PROVIDED DATA ->
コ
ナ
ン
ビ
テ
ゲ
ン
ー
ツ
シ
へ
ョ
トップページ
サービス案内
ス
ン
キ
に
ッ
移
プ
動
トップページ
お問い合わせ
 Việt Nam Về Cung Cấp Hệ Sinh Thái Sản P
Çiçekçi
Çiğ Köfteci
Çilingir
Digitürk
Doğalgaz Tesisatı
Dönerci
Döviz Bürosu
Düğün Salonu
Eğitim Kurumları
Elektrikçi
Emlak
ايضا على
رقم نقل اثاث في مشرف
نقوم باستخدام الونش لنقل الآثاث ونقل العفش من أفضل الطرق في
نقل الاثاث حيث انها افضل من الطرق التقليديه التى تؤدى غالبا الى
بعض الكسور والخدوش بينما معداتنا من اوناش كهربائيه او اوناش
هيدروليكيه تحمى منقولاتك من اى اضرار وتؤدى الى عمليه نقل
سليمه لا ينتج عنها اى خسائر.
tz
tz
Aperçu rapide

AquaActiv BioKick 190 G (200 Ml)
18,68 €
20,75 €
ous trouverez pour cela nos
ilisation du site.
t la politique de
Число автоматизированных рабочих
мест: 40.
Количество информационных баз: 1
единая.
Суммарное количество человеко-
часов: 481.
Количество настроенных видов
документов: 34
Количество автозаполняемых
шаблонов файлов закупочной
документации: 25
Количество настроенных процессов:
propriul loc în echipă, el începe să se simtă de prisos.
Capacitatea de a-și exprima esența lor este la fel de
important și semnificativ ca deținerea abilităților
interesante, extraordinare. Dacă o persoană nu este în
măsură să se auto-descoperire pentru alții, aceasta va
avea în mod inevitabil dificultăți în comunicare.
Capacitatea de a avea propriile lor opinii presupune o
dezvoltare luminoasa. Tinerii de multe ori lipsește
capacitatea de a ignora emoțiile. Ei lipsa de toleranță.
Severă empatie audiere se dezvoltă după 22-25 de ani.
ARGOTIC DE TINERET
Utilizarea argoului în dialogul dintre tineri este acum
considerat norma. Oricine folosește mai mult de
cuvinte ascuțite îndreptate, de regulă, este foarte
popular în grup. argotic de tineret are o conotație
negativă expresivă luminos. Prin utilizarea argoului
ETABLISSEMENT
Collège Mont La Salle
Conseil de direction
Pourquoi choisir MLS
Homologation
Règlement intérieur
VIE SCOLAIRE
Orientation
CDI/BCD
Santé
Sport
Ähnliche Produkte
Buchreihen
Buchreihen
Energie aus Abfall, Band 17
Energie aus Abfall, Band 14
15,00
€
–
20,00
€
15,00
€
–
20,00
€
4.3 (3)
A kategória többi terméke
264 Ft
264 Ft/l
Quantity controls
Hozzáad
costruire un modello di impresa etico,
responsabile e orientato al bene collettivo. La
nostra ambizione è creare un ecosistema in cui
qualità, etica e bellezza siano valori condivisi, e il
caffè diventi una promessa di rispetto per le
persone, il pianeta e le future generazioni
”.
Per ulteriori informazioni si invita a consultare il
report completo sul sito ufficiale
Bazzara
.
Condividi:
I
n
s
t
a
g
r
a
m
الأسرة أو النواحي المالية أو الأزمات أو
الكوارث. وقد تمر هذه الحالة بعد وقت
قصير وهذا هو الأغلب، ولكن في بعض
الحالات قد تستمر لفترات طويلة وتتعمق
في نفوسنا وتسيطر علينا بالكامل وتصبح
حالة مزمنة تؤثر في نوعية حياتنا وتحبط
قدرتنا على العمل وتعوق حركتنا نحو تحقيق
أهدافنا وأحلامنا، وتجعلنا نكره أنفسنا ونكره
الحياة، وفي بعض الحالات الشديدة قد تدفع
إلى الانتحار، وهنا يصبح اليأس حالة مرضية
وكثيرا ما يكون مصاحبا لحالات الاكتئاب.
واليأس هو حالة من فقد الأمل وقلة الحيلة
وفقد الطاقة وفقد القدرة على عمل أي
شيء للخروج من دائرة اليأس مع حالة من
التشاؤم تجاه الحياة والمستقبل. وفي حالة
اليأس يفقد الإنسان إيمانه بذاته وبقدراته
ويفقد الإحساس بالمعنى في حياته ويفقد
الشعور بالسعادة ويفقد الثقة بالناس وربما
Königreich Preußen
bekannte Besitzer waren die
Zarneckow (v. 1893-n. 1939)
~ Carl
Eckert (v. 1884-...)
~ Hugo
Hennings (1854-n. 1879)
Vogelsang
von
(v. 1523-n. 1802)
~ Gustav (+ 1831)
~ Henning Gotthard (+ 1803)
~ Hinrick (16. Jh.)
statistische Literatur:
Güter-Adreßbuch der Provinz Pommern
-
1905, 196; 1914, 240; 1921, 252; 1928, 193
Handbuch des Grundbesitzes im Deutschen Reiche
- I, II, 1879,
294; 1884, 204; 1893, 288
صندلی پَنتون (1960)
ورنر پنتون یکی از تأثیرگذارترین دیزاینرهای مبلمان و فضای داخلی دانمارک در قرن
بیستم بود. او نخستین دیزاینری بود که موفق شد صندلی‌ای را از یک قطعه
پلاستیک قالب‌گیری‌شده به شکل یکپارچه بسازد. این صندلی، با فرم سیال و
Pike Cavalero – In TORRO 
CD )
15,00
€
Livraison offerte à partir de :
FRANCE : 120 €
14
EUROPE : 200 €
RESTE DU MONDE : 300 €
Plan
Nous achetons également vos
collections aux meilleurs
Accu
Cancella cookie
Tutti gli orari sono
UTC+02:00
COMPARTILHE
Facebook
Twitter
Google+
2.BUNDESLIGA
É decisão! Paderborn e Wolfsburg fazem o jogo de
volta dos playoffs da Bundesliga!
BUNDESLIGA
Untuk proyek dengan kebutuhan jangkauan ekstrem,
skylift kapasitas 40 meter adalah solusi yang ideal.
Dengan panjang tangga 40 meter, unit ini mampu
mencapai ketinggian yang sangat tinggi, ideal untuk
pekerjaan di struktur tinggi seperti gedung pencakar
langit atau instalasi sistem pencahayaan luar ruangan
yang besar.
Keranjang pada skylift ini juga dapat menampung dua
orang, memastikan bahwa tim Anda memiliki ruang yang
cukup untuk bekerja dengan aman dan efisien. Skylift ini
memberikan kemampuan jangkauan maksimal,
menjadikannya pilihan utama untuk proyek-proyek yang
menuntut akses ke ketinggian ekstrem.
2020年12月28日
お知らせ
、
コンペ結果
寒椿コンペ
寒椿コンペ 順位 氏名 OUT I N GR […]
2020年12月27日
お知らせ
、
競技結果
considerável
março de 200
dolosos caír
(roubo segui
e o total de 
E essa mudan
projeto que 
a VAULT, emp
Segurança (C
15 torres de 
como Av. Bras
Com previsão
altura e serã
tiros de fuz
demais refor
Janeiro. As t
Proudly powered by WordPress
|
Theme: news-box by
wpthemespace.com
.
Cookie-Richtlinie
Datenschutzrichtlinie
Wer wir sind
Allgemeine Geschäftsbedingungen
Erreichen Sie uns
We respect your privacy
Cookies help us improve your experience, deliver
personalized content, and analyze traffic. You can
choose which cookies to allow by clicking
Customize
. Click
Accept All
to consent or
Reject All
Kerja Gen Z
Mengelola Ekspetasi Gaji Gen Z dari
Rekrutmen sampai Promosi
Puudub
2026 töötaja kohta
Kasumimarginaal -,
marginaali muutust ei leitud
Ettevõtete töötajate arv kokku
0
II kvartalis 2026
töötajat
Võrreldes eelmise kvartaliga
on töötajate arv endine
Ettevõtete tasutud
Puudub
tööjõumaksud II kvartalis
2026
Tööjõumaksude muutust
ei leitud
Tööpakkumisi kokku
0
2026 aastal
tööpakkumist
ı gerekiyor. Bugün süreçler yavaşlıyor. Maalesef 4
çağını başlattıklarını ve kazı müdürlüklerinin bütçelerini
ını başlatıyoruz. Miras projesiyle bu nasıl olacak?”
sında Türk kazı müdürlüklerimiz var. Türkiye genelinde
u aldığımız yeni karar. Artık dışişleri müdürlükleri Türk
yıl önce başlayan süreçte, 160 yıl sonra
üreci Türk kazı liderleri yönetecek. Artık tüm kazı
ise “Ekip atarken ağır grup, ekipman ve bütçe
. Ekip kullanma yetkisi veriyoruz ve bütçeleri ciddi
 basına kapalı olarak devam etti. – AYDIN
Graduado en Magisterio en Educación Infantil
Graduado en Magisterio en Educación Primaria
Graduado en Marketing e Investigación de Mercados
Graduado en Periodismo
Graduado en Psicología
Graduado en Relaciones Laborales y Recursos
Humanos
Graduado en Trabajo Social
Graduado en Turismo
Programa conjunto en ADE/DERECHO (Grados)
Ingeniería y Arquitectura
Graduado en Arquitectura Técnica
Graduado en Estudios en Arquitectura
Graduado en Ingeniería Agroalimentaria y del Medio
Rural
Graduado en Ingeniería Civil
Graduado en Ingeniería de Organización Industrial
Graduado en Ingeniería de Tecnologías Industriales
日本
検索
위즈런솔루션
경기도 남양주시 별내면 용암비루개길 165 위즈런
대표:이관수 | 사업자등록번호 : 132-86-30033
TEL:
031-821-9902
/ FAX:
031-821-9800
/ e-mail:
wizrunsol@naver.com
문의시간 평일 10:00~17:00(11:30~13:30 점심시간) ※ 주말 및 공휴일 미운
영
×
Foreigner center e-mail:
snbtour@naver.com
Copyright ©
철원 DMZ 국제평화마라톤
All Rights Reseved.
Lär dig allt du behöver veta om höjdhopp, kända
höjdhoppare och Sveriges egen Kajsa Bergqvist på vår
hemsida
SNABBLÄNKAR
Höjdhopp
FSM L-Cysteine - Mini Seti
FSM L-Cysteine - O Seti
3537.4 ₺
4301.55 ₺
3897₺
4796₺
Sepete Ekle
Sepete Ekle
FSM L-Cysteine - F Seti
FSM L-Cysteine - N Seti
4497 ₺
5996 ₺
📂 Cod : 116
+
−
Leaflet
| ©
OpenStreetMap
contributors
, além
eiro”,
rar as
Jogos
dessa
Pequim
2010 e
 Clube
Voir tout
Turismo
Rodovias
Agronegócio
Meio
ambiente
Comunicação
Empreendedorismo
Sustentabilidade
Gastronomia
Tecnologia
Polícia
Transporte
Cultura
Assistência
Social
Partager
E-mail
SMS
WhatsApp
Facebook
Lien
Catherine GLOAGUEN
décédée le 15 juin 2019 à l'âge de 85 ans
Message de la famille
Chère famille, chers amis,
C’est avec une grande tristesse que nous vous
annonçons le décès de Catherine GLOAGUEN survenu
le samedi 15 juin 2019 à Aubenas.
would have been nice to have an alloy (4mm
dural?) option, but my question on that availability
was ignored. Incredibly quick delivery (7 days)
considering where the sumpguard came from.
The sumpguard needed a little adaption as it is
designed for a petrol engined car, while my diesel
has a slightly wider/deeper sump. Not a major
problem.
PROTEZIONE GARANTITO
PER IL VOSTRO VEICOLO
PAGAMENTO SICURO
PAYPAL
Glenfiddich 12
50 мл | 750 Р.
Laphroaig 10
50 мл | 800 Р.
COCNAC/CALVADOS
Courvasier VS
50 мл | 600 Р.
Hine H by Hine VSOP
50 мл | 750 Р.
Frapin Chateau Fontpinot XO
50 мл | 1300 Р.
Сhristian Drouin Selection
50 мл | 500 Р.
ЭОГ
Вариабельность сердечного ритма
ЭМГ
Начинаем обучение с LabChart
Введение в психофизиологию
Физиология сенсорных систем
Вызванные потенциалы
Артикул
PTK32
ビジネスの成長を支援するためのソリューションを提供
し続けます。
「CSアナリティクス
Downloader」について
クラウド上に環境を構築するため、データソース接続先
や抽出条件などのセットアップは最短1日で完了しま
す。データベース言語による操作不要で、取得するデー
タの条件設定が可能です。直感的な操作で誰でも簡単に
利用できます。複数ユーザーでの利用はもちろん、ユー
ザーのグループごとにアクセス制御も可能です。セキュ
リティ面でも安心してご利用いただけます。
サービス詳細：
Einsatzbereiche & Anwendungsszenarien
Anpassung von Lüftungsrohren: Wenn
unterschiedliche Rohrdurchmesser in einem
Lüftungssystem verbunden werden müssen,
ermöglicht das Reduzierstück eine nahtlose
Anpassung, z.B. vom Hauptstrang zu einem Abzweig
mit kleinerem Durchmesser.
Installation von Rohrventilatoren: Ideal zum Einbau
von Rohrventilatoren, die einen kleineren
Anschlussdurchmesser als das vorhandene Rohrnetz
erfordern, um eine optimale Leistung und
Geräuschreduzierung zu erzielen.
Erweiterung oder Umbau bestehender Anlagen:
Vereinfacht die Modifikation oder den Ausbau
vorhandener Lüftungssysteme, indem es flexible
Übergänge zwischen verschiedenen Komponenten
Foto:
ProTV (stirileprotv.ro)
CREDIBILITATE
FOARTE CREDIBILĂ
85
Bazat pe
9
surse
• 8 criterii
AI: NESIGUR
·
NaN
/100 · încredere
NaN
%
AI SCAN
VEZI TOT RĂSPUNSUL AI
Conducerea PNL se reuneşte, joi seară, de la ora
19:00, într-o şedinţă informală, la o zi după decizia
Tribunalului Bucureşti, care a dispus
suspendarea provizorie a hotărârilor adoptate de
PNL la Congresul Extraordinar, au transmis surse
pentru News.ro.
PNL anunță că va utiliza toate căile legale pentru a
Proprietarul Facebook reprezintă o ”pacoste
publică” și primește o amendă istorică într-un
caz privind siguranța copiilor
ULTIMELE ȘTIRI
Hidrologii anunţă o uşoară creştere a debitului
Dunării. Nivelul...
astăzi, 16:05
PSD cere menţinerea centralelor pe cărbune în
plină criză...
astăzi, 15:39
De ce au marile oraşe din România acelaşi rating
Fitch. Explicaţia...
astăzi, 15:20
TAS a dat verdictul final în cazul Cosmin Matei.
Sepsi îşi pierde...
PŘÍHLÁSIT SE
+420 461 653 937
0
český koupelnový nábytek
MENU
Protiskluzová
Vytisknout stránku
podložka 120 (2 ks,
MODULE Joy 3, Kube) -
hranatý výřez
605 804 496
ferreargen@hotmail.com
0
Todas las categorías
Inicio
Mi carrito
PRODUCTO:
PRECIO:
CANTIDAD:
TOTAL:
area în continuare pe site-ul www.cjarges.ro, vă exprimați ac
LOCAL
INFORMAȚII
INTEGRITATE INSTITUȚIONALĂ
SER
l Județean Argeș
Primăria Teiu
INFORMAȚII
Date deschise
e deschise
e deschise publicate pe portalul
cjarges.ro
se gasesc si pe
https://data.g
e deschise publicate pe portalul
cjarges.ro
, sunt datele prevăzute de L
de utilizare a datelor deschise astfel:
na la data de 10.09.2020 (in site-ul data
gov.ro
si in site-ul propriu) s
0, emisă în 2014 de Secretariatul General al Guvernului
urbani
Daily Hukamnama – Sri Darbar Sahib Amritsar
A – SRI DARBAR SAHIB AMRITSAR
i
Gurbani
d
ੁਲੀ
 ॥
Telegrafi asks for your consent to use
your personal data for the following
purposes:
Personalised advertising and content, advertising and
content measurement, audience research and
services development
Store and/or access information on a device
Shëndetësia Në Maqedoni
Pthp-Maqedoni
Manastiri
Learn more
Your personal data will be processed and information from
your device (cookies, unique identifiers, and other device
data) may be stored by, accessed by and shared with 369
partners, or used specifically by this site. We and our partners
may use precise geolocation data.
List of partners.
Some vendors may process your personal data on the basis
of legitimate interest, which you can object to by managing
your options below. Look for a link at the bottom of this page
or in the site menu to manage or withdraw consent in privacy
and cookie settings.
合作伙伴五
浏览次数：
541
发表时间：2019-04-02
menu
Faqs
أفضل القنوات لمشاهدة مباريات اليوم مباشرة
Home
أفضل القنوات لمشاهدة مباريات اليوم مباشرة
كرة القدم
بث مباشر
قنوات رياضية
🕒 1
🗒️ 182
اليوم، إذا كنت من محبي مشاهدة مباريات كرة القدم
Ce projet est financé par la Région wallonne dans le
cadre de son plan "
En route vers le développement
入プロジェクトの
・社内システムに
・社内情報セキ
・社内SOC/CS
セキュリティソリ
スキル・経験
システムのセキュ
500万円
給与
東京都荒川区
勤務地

ASSIGNMENT -> In the listing above, start at the line with "snbtour@naver.com", go on through the line with "The sumpguard needed", and copy each of those lines exactly; leave out all the rest.

ANSWER TO THIS EXERCISE ->
snbtour@naver.com
Copyright ©
철원 DMZ 국제평화마라톤
All Rights Reseved.
Lär dig allt du behöver veta om höjdhopp, kända
höjdhoppare och Sveriges egen Kajsa Bergqvist på vår
hemsida
SNABBLÄNKAR
Höjdhopp
FSM L-Cysteine - Mini Seti
FSM L-Cysteine - O Seti
3537.4 ₺
4301.55 ₺
3897₺
4796₺
Sepete Ekle
Sepete Ekle
FSM L-Cysteine - F Seti
FSM L-Cysteine - N Seti
4497 ₺
5996 ₺
📂 Cod : 116
+
−
Leaflet
| ©
OpenStreetMap
contributors
, além
eiro”,
rar as
Jogos
dessa
Pequim
2010 e
 Clube
Voir tout
Turismo
Rodovias
Agronegócio
Meio
ambiente
Comunicação
Empreendedorismo
Sustentabilidade
Gastronomia
Tecnologia
Polícia
Transporte
Cultura
Assistência
Social
Partager
E-mail
SMS
WhatsApp
Facebook
Lien
Catherine GLOAGUEN
décédée le 15 juin 2019 à l'âge de 85 ans
Message de la famille
Chère famille, chers amis,
C’est avec une grande tristesse que nous vous
annonçons le décès de Catherine GLOAGUEN survenu
le samedi 15 juin 2019 à Aubenas.
would have been nice to have an alloy (4mm
dural?) option, but my question on that availability
was ignored. Incredibly quick delivery (7 days)
considering where the sumpguard came from.
The sumpguard needed a little adaption as it is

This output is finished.